In the case where there is an infinite number of oscillators, where $latex \displaystyle{ \Large d }$ is the distance between the oscillators (so that $latex \displaystyle{\Large x_i=i d }$), and where the oscillators have a linear dephasing $latex \displaystyle{ \Large \phi_i = i \beta }$, the sum in (7) and (8) is a geometric series that can be simplified :

Let's denote $latex \displaystyle{ \Large \delta=\frac{\Omega}{\gamma} }$, $latex \displaystyle{\Large \lambda = \sqrt{\frac{D}{\gamma}} }$ (coupling range in meters), and $latex \displaystyle{\Large S=\frac{\alpha}{\sqrt{D\gamma}} }$ (coupling strength in 1/seconds )

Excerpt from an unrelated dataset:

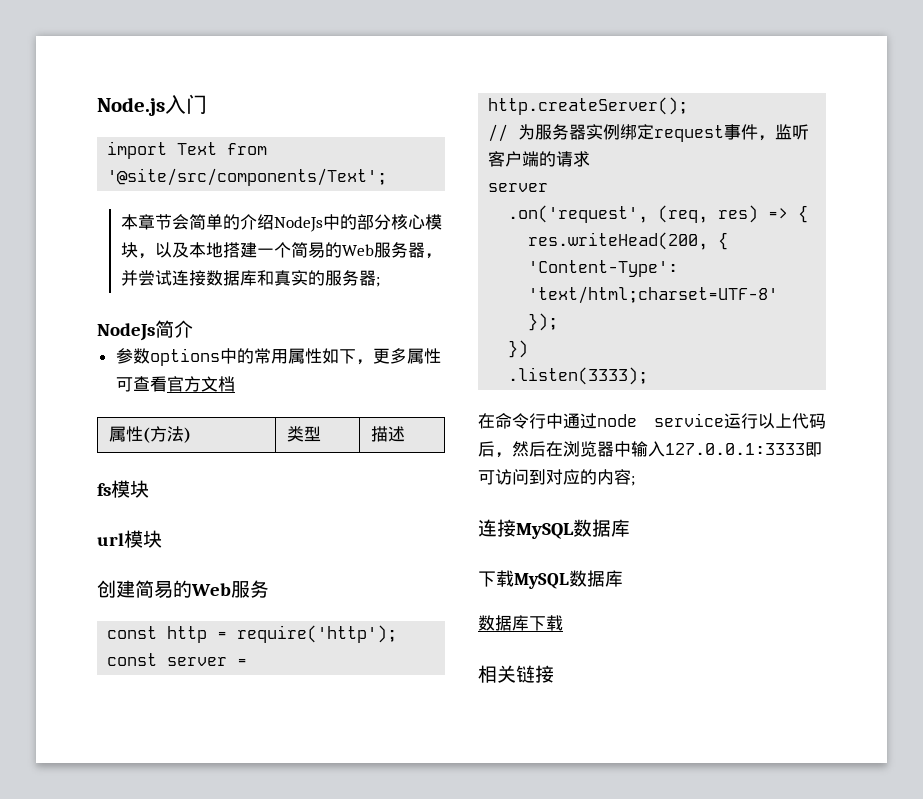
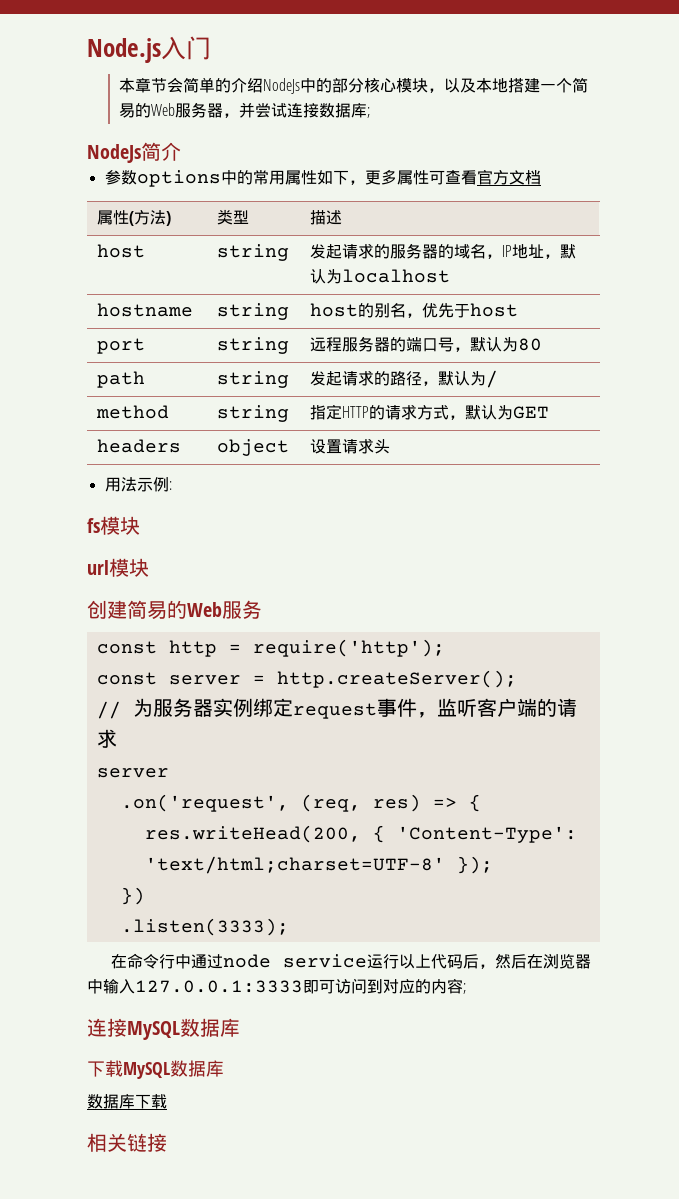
[107,141,268,159] [107,168,388,186] // import Text from '@site/src/components/Text'; -> (211, 48) none
[256,270,376,286] 和真实的服务器 -> (367, 110) none
(405, 434) none -> [97,244,146,258] [217,244,290,261] [310,243,577,259] [310,269,451,284] [97,303,194,317] [217,303,290,320] [310,303,519,318] [97,338,146,354] [217,337,290,354] [310,336,543,352] [97,371,146,388] [217,371,290,388] [310,370,499,388] [96,405,170,419] [217,405,290,422] [310,404,550,420] [97,439,182,453] [217,439,290,456] [310,438,391,454] [104,477,172,492] // host | string | 发起请求的服务器的域名，IP地址，默认为localhost // hostname | string | host的别名，优先于host // port | string | 远程服务器的端口号，默认为80 // path | string | 发起请求的路径，默认为/ // method | string | 指定HTTP的请求方式，默认为GET // headers | object | 设置请求头 // 用法示例:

$latex \displaystyle{ \Large R_A(\Omega,x)e^{i(\theta_A(\Omega,x)+\theta_k)} = \frac{\alpha}{2\sqrt{D}(\Omega^2+\gamma^2)^{\frac{1}{4}}}\exp \left(\frac{i}{2} \left( \arctan(\frac{\omega}{\gamma} )-\arctan(\frac{\Omega}{\gamma}) \right)-\frac{1}{\sqrt{D}}(\Omega^2+\gamma^2)^{\frac{1}{4}}e^{\frac{i}{2}\arctan(\frac{\Omega}{\gamma})}|x| \right) }$

or using the new quantities : $latex \displaystyle{ \Large R_A(\Omega,x)e^{i(\theta_A(\Omega,x)+\theta_k)} = \frac{S}{2(\delta^2+1)^{\frac{1}{4}}}\exp(\left(\frac{i}{2} \left( \arctan(\frac{\omega}{\gamma} )-\arctan(\delta) \right)-\frac{(\delta^2+1)^{\frac{1}{4}}}{\lambda}e^{\frac{i}{2}\arctan(\delta)}|x| \right) }$Let us now compute the series :

$latex \displaystyle{ \Large \sum_j^N \exp(-\frac{(\delta^2+1)^{\frac{1}{4}}}{\lambda}e^{\frac{i}{2}\arctan(\delta)}|j-k|d) ~ e^{i\beta(j-k)} = \sum_0^{N/2} \exp(-\frac{(\delta^2+1)^{\frac{1}{4}}}{\lambda}e^{\frac{i}{2}\arctan(\delta)}j d) ~ e^{i\beta j}+ \sum_1^{N/2} \exp(-\frac{(\delta^2+1)^{\frac{1}{4}}}{\lambda}e^{\frac{i}{2}\arctan(\delta)}j d) ~ e^{-i\beta j} = \frac{1}{1-\exp(-\frac{(\delta^2+1)^{\frac{1}{4}}}{\lambda}e^{\frac{i}{2}\arctan(\delta)} d+i\beta)}+\frac{1}{1-\exp(-\frac{(\delta^2+1)^{\frac{1}{4}}}{\lambda}e^{\frac{i}{2}\arctan(\delta)} d-i\beta)}-1 }$

(9) $latex \displaystyle{ \Large \Omega = \omega +\frac{S}{2(\delta^2+1)^{\frac{1}{4}}} Im \left( e^{\frac{i}{2} \left( \arctan(\frac{\omega}{\gamma} )-\arctan(\delta) \right)}\left( \frac{1}{1-\exp(-\frac{(\delta^2+1)^{\frac{1}{4}}}{\lambda}e^{\frac{i}{2}\arctan(\delta)} d+i\beta)}+\frac{1}{1-\exp(-\frac{(\delta^2+1)^{\frac{1}{4}}}{\lambda}e^{\frac{i}{2}\arctan(\delta)} d-i\beta)} -1 \right) \right) }$

(10) $latex \displaystyle{ \Large R^2 = \mu +\frac{S}{2(\delta^2+1)^{\frac{1}{4}}} Re \left( e^{\frac{i}{2} \left( \arctan(\frac{\omega}{\gamma} )-\arctan(\delta) \right)} \left( \frac{1}{1-\exp(-\frac{(\delta^2+1)^{\frac{1}{4}}}{\lambda}e^{\frac{i}{2}\arctan(\delta)} d+i\beta)}+\frac{1}{1-\exp(-\frac{(\delta^2+1)^{\frac{1}{4}}}{\lambda}e^{\frac{i}{2}\arctan(\delta)} d-i\beta)} -1 \right) \right) }$